1.5 Key Terms and Review Questions
1. Technical Terms
2. Translation Exercises
(1-1) An application is any program that a computer runs that enables you to get things done. This includes things like word processors for creating text, graphics packages for drawing pictures, and communication packages for moving data around the globe.
(1-2) Starting from an initial state and initial input (perhaps empty), the instructions describe a computation that, when executed, proceeds through a finite number of well-defined successive states, eventually producing “output” and terminating at a final ending state. The transition from one state to the next is not necessarily deterministic; some algorithms, known as randomized algorithms, incorporate random input.
(1-3) The starting-point in the late 1940s was Alan Turing’s question “Can computers think?”, and the question remains effectively unanswered although the “Turing Test” is still used to assess computer output on the scale of human intelligence. But the automation of evaluative and predictive tasks has been increasingly successful as a substitute for human monitoring and intervention in domains of computer application involving complex real-world data.
(1-4) Computing research is rife with examples of the scientific paradigm. Cognition researchers, for example, hypothesize that much intelligent behavior is the result of information processes in brains and nervous systems; they build systems that implement hypothesized information processes and compare them with the real thing.

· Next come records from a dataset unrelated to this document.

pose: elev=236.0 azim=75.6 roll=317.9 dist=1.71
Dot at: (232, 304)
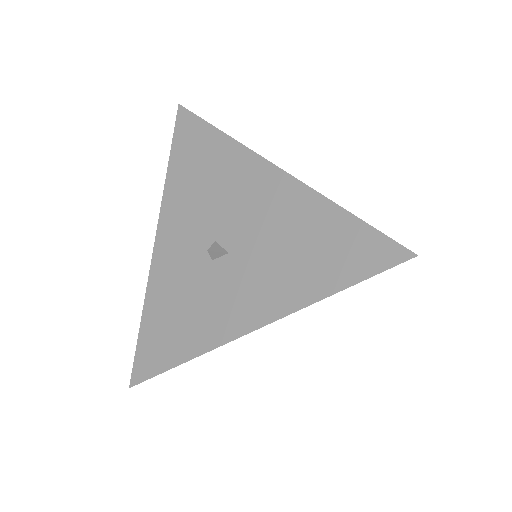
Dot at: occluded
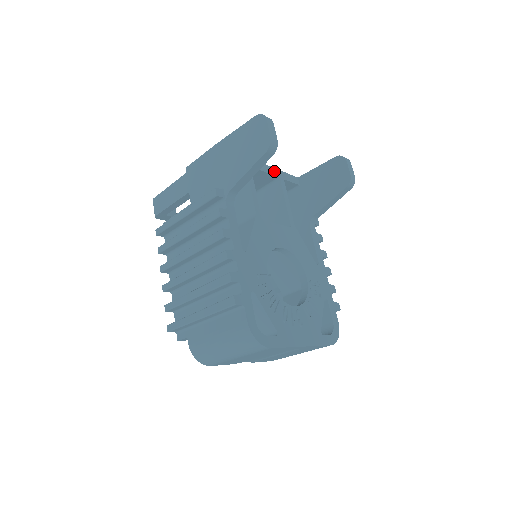
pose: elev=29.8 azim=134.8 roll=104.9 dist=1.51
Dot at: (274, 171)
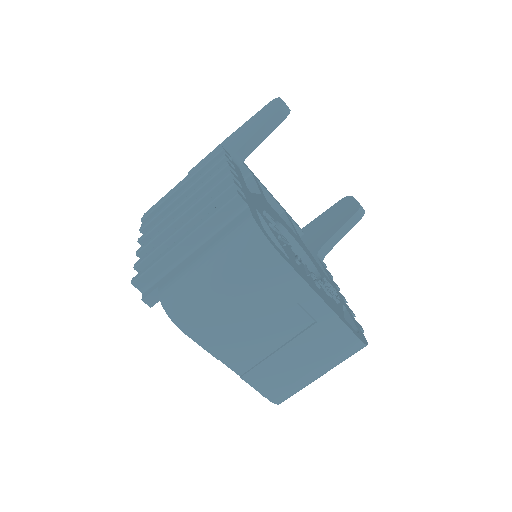
Dot at: (278, 203)
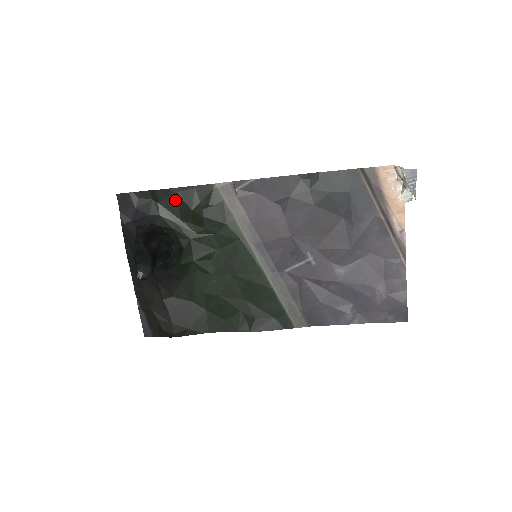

(1-5) the focus of modern computer science research is shifting to problems concerning large data sets. Thus, a theoretical foundation and science base is required for rigorously conducting studies in many related areas. The theory of large data sets is quite different from that of smaller data sets; when dealing with smaller data sets, discrete mathematics is widely used, but for large data sets, asymptotic analysis and probabilistic methods must be applied. Additionally, this change in the theoretical foundation requires a completely different kind of mathematical intuition.